President Donald Trump is looking to give NASA’s budget a boost, including a new plan to send Americans back to the moon by 2024. In order to afford this boost without putting it in a new budget, is to take money from other programs. More notably, Trump wants to take money from the Pell Grant funds, about $1.6 billion, to give it to the space program.

This new budget amendment also looks slash money from the Special Olympics and other beloved programs to make this happen. He tweeted on Monday that NASA needs more cash so the U.S. can “return to space in a BIG WAY!” Of course, he has a long way to go before getting this money approved. It has to be approved by Congress.

Congress might use the opportunity to attack Trump for his lack of concern over education. Of course, he only wants to use the $1.6 billion that goes unused every year. He calls it a ‘waste’ and ‘unnecessary spending.’ White House officials said this would not impact the students currently receiving Pell Grant money.

“This does not cut any spending for Pell Grant programs as the budget continues to ensure all students will get their full Pell Grant and keeps the program on sound fiscal footing,” Office of Management and Budget spokesman Wesley Denton said in a statement.

Pell Grant Enrollment Down

Over the past decade, the number of people who enroll in the Pell Grant scholarship has had a steep decline. Potential applicants feel the process takes too much time to get approved. Instead, they rely on fully guaranteed federal student loans to pay for college. This is a move that has skyrocketed the student loan debt problem in this country.

Still, President Trump seems fully committed to getting the space program back into action. He’s looking for any and every way to give NASA a funding boost.
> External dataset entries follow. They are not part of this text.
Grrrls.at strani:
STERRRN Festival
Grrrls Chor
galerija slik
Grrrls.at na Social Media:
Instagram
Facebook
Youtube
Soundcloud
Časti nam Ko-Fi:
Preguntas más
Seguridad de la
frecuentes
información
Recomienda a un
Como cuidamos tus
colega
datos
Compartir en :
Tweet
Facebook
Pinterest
He has promised that the U.S. will once again be at the forefront of a new era of space exploration. “Under my Administration, we are restoring @NASA to greatness and we are going back to the Moon, then Mars,” he wrote.

Vice President Mike Pence is also on board, saying he wants to see astronauts on the moon within the next five years. To make that happen, they will employ ‘any means necessary’, including pulling money from other budgets. It’s a great time to get public interest back on board, as this summer is the 50th anniversary of the first moon landing.

Changing His Mind

The president has made promises to cut spending, but after proposing his own budget cuts, seems to change his mind. He’s now reversed several budget cuts, including the 90% cut he was going to make to the Great Lakes Restoration Initiative. He also called for a $17.6 million cut in funding for the Special Olympics, but thankfully changed his mind after massive criticism.

Trump tweeted Monday that he had “officially updated my budget to include $18 million for our GREAT @SpecialOlympics, whose athletes inspire us and make our Nation so PROUD!” Either way, it looks like America is headed back into space, regardless of how Trump plans to pay for it.